--- Excerpt Enclosed Below ---

For many of us, belief trumps all comers. Facts can't stand against it. They are simply brushed aside like ants at a picnic. Logic withers under the wild eyed gaze of believers. Reason twists and writhes in exquisite torment as cries of triumphant ignorance drown it's moderate tones. Beliefs seem to hold a special place in our minds. For some they give comfort, for some an excuse. For some they provide meaning, yet for those of us who cling to reason, they toll heavily, somber like a death knell. Will they lead us to paradise? Unlikely.
Andrew's Second Law
" For the believer, the strength of belief increases geometrically with the unlikeliness of the object of belief."
I will attempt to illustrate my point.
Let's go back to the whole Earth centric model of the universe. This belief at one time was widespread. If fact it seemed pretty obvious to our limited perspective. Down through the centuries, this belief periodically fell under attack by a few with the imagination to see beyond the obvious. Eventually a few people - Nicolai Copernicus, Galileo etc. proved them wrong, and gradually the belief faded. By the time the space programs came along there really wasn't any serious opposition. But the belief itself really wasn't that unlikely.

--- End of Enclosed Excerpt ---
--- Data records Enclosed Below ---

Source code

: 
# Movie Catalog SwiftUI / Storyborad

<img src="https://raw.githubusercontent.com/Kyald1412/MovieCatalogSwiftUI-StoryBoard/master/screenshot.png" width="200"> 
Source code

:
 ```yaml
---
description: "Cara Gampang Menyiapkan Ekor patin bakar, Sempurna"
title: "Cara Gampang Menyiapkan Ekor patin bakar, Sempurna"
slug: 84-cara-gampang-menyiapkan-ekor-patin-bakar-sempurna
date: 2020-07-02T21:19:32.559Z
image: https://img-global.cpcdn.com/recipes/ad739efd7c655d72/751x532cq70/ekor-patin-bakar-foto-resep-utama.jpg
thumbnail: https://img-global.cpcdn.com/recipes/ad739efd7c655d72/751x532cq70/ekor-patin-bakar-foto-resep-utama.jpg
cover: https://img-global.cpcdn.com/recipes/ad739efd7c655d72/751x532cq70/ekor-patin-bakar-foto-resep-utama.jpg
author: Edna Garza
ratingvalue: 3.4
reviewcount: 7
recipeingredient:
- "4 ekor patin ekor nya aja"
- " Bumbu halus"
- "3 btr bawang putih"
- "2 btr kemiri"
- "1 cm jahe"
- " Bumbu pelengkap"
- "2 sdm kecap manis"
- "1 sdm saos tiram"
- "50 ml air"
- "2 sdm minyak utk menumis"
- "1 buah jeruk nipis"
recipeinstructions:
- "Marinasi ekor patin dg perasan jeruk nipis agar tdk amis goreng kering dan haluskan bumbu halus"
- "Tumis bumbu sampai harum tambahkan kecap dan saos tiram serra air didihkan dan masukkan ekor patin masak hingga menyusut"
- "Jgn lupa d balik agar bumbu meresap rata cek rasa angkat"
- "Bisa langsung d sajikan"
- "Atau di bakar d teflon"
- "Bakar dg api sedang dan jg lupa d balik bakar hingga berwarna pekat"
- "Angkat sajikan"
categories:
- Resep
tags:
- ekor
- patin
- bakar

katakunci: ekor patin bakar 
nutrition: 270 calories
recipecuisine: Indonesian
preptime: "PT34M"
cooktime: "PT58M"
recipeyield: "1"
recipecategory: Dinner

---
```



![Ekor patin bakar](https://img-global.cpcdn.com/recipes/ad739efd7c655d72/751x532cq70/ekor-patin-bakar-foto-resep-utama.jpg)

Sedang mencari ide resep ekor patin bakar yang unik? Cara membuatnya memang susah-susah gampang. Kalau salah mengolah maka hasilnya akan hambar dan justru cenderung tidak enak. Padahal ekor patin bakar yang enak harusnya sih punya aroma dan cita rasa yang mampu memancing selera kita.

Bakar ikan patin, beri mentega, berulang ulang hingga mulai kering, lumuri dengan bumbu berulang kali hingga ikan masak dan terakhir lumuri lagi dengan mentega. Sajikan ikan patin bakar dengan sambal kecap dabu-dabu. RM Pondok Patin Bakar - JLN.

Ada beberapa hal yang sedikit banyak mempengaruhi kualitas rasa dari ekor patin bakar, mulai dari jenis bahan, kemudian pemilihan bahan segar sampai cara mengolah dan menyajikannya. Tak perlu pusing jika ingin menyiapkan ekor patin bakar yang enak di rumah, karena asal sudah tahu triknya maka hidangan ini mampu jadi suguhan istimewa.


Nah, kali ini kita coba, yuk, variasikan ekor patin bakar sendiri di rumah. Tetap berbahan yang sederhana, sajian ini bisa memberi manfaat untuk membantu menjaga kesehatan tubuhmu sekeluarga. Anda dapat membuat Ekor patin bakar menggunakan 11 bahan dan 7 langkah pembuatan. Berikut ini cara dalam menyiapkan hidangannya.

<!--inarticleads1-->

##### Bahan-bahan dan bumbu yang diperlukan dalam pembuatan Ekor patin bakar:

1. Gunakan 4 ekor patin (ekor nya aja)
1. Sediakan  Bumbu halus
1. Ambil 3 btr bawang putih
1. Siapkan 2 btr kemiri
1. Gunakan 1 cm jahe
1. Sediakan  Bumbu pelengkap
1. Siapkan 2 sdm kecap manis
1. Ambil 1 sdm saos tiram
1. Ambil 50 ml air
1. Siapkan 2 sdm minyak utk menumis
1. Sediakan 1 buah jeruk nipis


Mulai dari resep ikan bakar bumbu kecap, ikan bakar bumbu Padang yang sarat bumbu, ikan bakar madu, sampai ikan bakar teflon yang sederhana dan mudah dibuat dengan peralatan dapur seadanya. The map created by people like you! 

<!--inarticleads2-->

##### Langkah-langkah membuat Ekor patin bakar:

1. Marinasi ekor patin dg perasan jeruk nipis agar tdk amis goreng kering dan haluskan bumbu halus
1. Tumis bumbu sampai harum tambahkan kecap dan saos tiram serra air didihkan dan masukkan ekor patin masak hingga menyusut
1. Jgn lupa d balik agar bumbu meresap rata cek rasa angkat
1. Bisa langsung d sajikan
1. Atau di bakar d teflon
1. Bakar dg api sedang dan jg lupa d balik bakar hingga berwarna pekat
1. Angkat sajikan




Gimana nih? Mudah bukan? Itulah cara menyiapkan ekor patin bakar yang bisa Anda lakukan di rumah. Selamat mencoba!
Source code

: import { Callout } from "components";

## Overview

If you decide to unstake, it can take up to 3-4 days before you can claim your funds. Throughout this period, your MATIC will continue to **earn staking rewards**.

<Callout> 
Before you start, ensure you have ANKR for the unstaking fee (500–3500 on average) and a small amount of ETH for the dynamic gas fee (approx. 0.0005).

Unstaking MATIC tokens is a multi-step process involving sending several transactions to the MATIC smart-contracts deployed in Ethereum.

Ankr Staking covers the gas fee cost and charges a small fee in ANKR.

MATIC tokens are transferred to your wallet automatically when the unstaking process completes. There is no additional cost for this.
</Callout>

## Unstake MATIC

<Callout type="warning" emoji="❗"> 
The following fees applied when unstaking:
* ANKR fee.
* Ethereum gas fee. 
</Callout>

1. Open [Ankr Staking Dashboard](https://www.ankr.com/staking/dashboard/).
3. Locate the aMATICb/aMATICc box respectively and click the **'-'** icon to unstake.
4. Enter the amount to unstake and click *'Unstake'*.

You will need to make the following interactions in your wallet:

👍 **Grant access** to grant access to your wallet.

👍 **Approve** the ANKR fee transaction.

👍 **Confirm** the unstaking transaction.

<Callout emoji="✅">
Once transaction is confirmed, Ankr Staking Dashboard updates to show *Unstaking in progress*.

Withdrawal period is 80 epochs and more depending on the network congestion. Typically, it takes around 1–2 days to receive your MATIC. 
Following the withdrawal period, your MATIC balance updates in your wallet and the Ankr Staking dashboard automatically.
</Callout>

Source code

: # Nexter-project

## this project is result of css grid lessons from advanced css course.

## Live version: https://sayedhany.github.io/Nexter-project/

--- End of Enclosed Data records ---

* **Work item**
Resume the essay on belief and reason, writing on from its final sentence about the Earth-centric model of the universe.

* **Answer to this problem**
And Now, Behind Curtain Number Two!
I am here. I don't need to smack myself in the head to prove it. I don't have to believe it.
You also, are wherever you are. While this seems a tiny little bit of a fraction less certain to me. It remains incredibly likely. I can accept it. If however, you tell me your have a personal relationship with an all powerful being who is responsible for all of creation, and that he really wants me to give one tenth of everything I earn to your organization, the scales tip pretty hard in the opposite direction. If you tell me that this being wants me to fly a plane into a building, killing thousands of innocent people, you are going to have to introduce me to your friend personally, and I'm going to need to record the conversation on video. Unlikely barely begins to describe these statements.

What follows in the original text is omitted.